I blogged about opening lines of novels a while back, but the endings are just as interesting, if not more
so. The Huffington Post recently gathered together some of their favourites, and
it’s an article worth a look.
There are some fantastic last lines, I think my favourites from this list would have to be
either from F. Scott Fitzgerald’s The Great Gatsby; "So we beat on, boats
against the current, borne back ceaselessly into the past." Or from George
Orwell’s Big Brother; "He loved Big Brother". The latter is so wonderfully
bleak – something that contemporary film studios could learn from – whatever
happened to the brutal, unhappy endings?
Another that pushes
those two close is this one; “The offing was barred by a black bank of clouds,
and the tranquil waterway leading to the uttermost ends of the earth flowed
sombre under an overcast sky – seemed to lead into the heart of an immense
darkness.” Where else could that come from but The Heart of Darkness by Joseph
Conrad?
What about you, any favourite last lines?

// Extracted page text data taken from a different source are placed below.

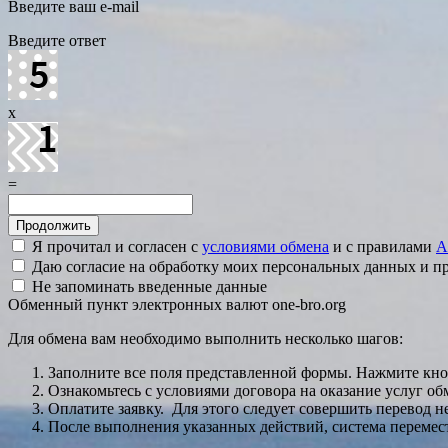
Введите ваш e-mail
Введите ответ
x
=
Я прочитал и согласен с
условиями обмена
и с правилами
A
Даю согласие на обработку моих персональных данных и 
Не запоминать введенные данные
Обменный пункт электронных валют one-bro.org
Для обмена вам необходимо выполнить несколько шагов:
Заполните все поля представленной формы. Нажмите кн
Ознакомьтесь с условиями договора на оказание услуг об
Оплатите заявку. Для этого следует совершить перевод 
После выполнения указанных действий, система перемести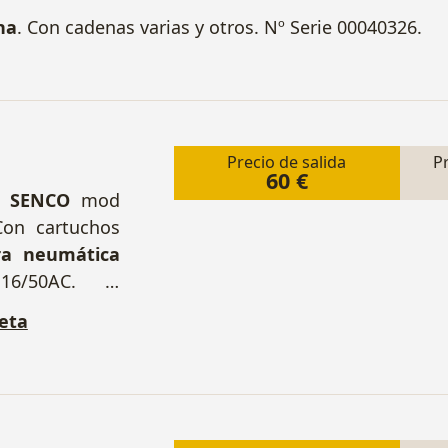
na
. Con cadenas varias y otros. Nº Serie 00040326.
Precio de salida
P
60 €
a SENCO
mod
Con cartuchos
ra neumática
6/50AC.
+
cas SENCO
. 2
eta
ra neumática
 + Puntas y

This is also a good moment to fess up to a guilty secret. I lifted the last line of my first
novel, The Defector, from my favourite book. It fitted perfectly - ‘Sometimes you
just know these things’ - and it seemed like a suitable tribute to pay to a book
that kinda changed the path of my life. So can anyone out there guess which book it
comes from, and does anyone have a copy on their real or virtual shelf?